India had the largest number of maternal deaths worldwide in 1980, according to the report. But significant change has been observed -there were 408 to 1,080 maternal deaths per 100,000 live births in 1980. In 2008, there were 154 to 395.

Last year, the UN report presented a far gloomier picture by reporting that around 500,000 women died at child birth.

However, Chan noted that its new report will be out by the middle of the year and it is already reflecting trends similar to the Lancet report.

"The early signal is that the trend is similar to what was being reported in the Lancet article," she said.

Chan was speaking at a press conference where Secretary-General Ban Ki-moon made a call to action to improve reproductive, maternal, and newborn health, and called on civil society, private businesses and governments to make this a priority.

"We are here because too many women die around the world from pregnancy or childbirth-related injuries.

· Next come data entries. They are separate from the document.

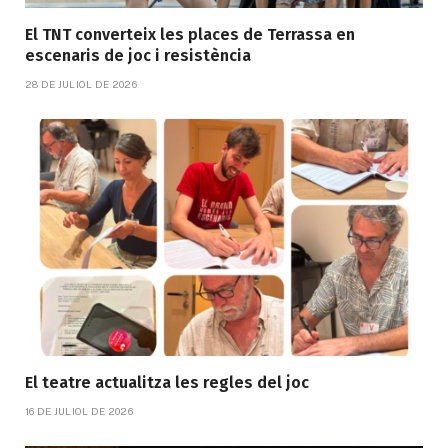
El TNT converteix les places de Terrassa en
escenaris de joc i resistència
28 DE JULIOL DE 2026
El teatre actualitza les regles del joc
16 DE JULIOL DE 2026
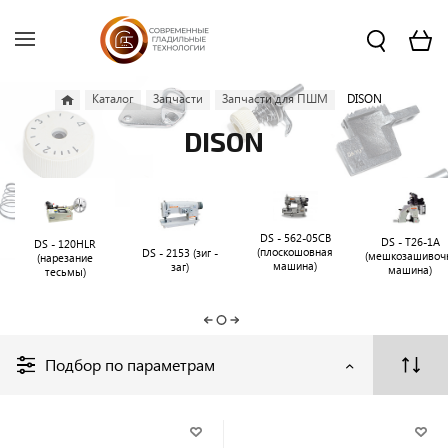
Каталог
Запчасти
Запчасти для ПШМ
DISON
DISON
DS - 562-05CB
DS - Т26-1А
DS - 120HLR
(плоскошовная
DS - 2153 (зиг -
(мешкозашивоч
(нарезание
машина)
заг)
машина)
тесьмы)
Подбор по параметрам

We are here because one preventable maternal death is still too many," Ban said. "Hundreds of thousands of deaths are a disgrace, a disgrace we need not tolerate."

Noting that women were the medium for progress in society, Ban pointed out that the least progress had been made in achieving the Millennium Development Goal that dealt with securing maternal health.

"In the poorest societies of the world, it is women who care for the children. They grow the crops, hold societies together. Women deliver - and not just babies. And if we deliver for women, we can change the world for the better," Ban said.

"Yet of all the MDGs – Millennium Development Goals - maternal health has advanced the least, and it is a key to all the rest," he added.

The UN chief underlined that instead of getting countries to give more money for the cause instead the focus should be for governments to fulfill pledges that have already been made.